→ TASK INSTRUCTIONS
Make an exact copy of every record that follows.

(Data records)
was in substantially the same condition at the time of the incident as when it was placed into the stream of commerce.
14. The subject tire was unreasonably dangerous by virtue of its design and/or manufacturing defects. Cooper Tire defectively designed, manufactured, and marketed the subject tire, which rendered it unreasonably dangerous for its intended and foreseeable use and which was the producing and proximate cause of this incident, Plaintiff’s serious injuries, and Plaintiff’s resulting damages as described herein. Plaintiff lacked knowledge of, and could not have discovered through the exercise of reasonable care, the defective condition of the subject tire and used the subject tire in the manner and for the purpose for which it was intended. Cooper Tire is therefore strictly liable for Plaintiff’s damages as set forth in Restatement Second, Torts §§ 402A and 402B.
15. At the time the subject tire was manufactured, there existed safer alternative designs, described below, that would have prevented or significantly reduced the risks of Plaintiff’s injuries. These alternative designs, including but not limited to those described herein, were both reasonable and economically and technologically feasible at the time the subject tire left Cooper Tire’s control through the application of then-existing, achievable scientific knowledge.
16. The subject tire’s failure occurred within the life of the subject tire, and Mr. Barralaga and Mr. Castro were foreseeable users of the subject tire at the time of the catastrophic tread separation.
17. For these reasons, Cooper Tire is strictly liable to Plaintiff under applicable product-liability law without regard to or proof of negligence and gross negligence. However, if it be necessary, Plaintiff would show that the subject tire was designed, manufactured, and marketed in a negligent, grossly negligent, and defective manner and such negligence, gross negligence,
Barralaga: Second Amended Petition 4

→ SOLUTION TO THIS TASK
was in substantially the same condition at the time of the incident as when it was placed into the stream of commerce.
14. The subject tire was unreasonably dangerous by virtue of its design and/or manufacturing defects. Cooper Tire defectively designed, manufactured, and marketed the subject tire, which rendered it unreasonably dangerous for its intended and foreseeable use and which was the producing and proximate cause of this incident, Plaintiff’s serious injuries, and Plaintiff’s resulting damages as described herein. Plaintiff lacked knowledge of, and could not have discovered through the exercise of reasonable care, the defective condition of the subject tire and used the subject tire in the manner and for the purpose for which it was intended. Cooper Tire is therefore strictly liable for Plaintiff’s damages as set forth in Restatement Second, Torts §§ 402A and 402B.
15. At the time the subject tire was manufactured, there existed safer alternative designs, described below, that would have prevented or significantly reduced the risks of Plaintiff’s injuries. These alternative designs, including but not limited to those described herein, were both reasonable and economically and technologically feasible at the time the subject tire left Cooper Tire’s control through the application of then-existing, achievable scientific knowledge.
16. The subject tire’s failure occurred within the life of the subject tire, and Mr. Barralaga and Mr. Castro were foreseeable users of the subject tire at the time of the catastrophic tread separation.
17. For these reasons, Cooper Tire is strictly liable to Plaintiff under applicable product-liability law without regard to or proof of negligence and gross negligence. However, if it be necessary, Plaintiff would show that the subject tire was designed, manufactured, and marketed in a negligent, grossly negligent, and defective manner and such negligence, gross negligence,
Barralaga: Second Amended Petition 4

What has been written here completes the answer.